In the 25 years since its creation, the Institute of Education Sciences (IES) has helped build a field where research is now more rigorous than ever before. But that work is not done. As the Trump Administration “reimagines” the future of IES and, hopefully, rebuilds it, IES must pay more attention to replicating research findings, a cornerstone of strong science.
A September 2025 House Appropriations Subcommittee report on the FY2026 budget, focused on the National Institutes of Health, encourages funding for replication due to concerns that many biomedical studies are irreproducible or fraudulent. While the report does not mention education, the subcommittee’s concerns apply; although, compared to biomedical work, education research is likely less prone to fraud and more prone to poor practices.
I have often joked that education research does not have a replication crisis—but only because replications are so rare in education research. Accumulating evidence suggests the joke is on me. Perry and colleagues report that, between 2011 and 2020, replication studies account for around 0.20% (yes, that’s 1/5 of one percent) of published papers in education journals, leading them to conclude that “the scientific status of the evidence base for educational policy and practices is currently in question.”
A recent Nature forum reinforces this finding. Miske et al. started with a stratified random sample of 600 papers published from 2009 to 2018 in 62 journals spanning the social and behavioral sciences. Only 144 (24%) of the authors of these papers made data available for testing and 38 more papers had source data Miske et al. could access. Using the truncated dataset they created, Miske et al. found that over half of education studies reviewed had never been reproduced, and none were precisely replicated. This was a worse record than in the other fields studied (and we don’t know how the low rate of participation may have skewed results).
The authors of another article in the forum (Tyner et al.) attempted to replicate 274 claims of positive results in 54 social and behavioral science journals. They were able to replicate the original pattern of results for 55% of the published claims. About 60% of education findings replicated—slightly better than the 50% cross-discipline rate, but hardly reassuring.
Much of the discussion of the replication crisis focuses on fraud; however, many of the problems of research flow from poor research practices rather than intentional deception. As evident in the Nature articles, one of the biggest limits on replication is that the published authors did not share data or programming code, making replication hard or impossible. How could fewer than one-quarter of published authors get away with not sharing data with Miske et al.? Why don’t all journals require that data and code be filed with a data repository, such as ICPSR?
Other poor research practices are widespread in education studies: small sample sizes, the misuse of p values including p-hacking (running multiple analyses until finding significant results), HARKing (hypothesizing after results are known), and selective reporting of favorable outcomes. This is all aided and abetted by academic journals, which pursue “novel” research findings rather than the litmus test inherent in replications.

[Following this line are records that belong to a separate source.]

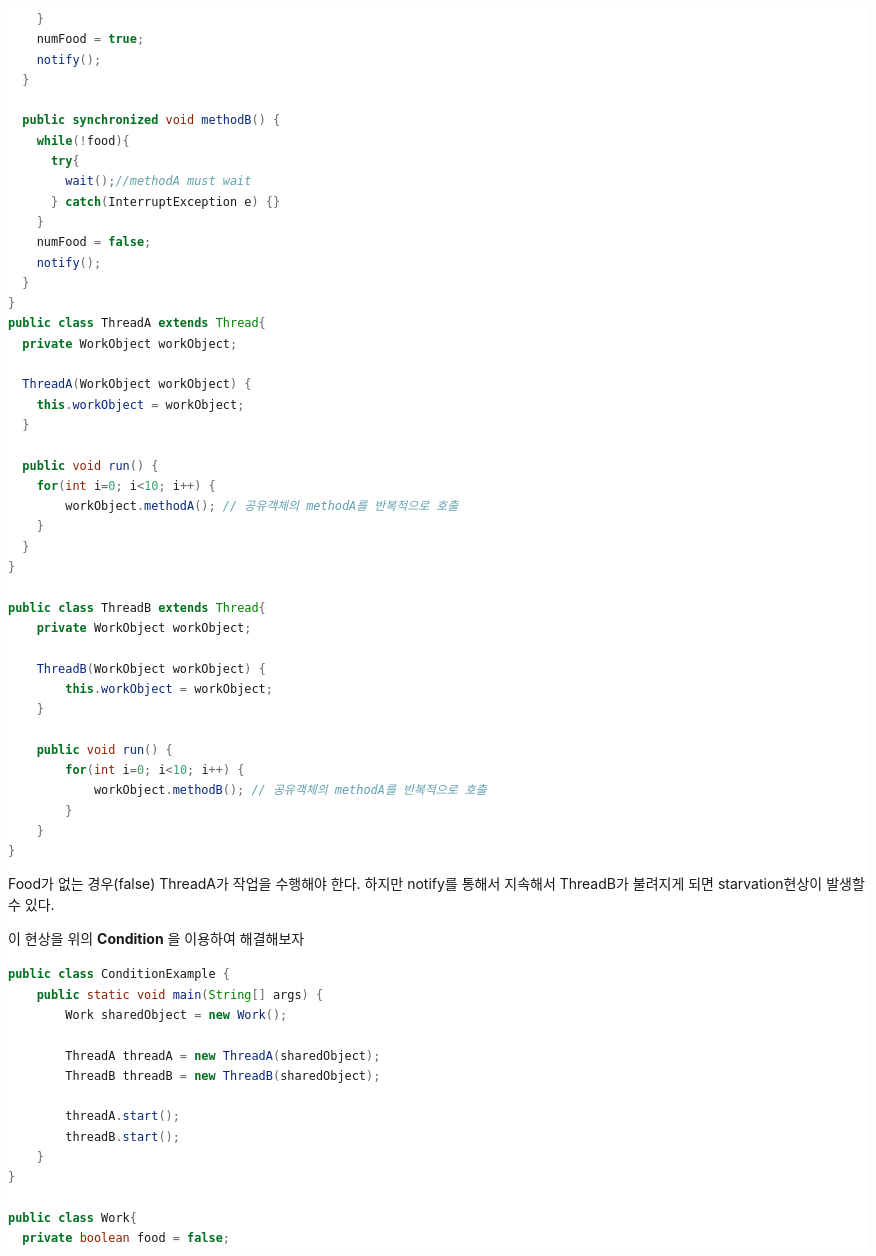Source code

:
 ```java
    }
    numFood = true;
    notify();
  }

  public synchronized void methodB() {
    while(!food){
      try{
        wait();//methodA must wait
      } catch(InterruptException e) {}
    }
    numFood = false;
    notify();
  }
}
public class ThreadA extends Thread{
  private WorkObject workObject;

  ThreadA(WorkObject workObject) {
    this.workObject = workObject;
  }

  public void run() {
    for(int i=0; i<10; i++) {
        workObject.methodA(); // 공유객체의 methodA를 반복적으로 호출
    }
  }
}

public class ThreadB extends Thread{
    private WorkObject workObject;

    ThreadB(WorkObject workObject) {
        this.workObject = workObject;
    }

    public void run() {
        for(int i=0; i<10; i++) {
            workObject.methodB(); // 공유객체의 methodA를 반복적으로 호출
        }
    }
}
```

Food가 없는 경우(false) ThreadA가 작업을 수행해야 한다. 하지만 notify를 통해서 지속해서 ThreadB가 불려지게 되면 starvation현상이 발생할 수 있다.

이 현상을 위의 **Condition** 을 이용하여 해결해보자

```java
public class ConditionExample {
    public static void main(String[] args) {
        Work sharedObject = new Work();

        ThreadA threadA = new ThreadA(sharedObject);
        ThreadB threadB = new ThreadB(sharedObject);

        threadA.start();
        threadB.start();
    }
}

public class Work{
  private boolean food = false;
```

Education research also faces many field-specific challenges. Unlike laboratory sciences, education interventions occur in classroom environments that resist standardization. Teacher quality, school culture, student demographics, and implementation fidelity all vary. Additionally, many educational outcomes take years to measure, making replication studies expensive and slow. Still, difficulty is not an excuse. As Billie Holiday puts it: “The difficult I’ll do right now/The impossible will take a little while.”
IES has a responsibility to support research that identifies and curbs poor research practices and fraud. Its Standards for Excellence in Education Research (SEER) help in that task. Pre-registration of study designs and analysis plans, which is encouraged by SEER, is becoming more common, reducing researcher opportunities to engage in questionable analytical practices. SEER also calls for open science practices, including sharing data and materials, which facilitates independent verification. For many IES-funded projects, adherence to SEER principles is already required. As IES rebuilds, policing adherence to SEER requires hard work, resources, and effective communications to researchers, educators, and policy makers.
Just as important, SEER principles need to be adapted to accommodate the growing use of Digital Learning Platforms (DLPs) to implement experiments in classrooms. IES-supported researchers will need to police or adapt themselves to meet new standards and expectations. An IES grant supporting such platforms for delivering experiments and replicating them created SEERNet to coordinate the work of multiple large scale DLPs. The goal of SEERNet mirrors IES’s mission: to learn about what works for whom under what circumstances to improve student outcomes. But what makes DLPs so important is that they can do this in a way that is faster and cheaper using larger and more inclusive samples than traditional education research. As IES continues to support a more modern education infrastructure, it needs to adapt SEER to fit that new world.
IES can also draw on strategies proposed by Stuart Buck for increasing replication, including working with journals and scientific societies to elevate the status of replication studies.
Replication’s greatest value is not necessarily uncovering fraud but identifying errors, inflated effects, and context-specific findings. Strengthening replication will ensure that education policy and practice rest on solid evidence rather than statistical artifacts or weak methods. A rebuilt IES should make this a central priority.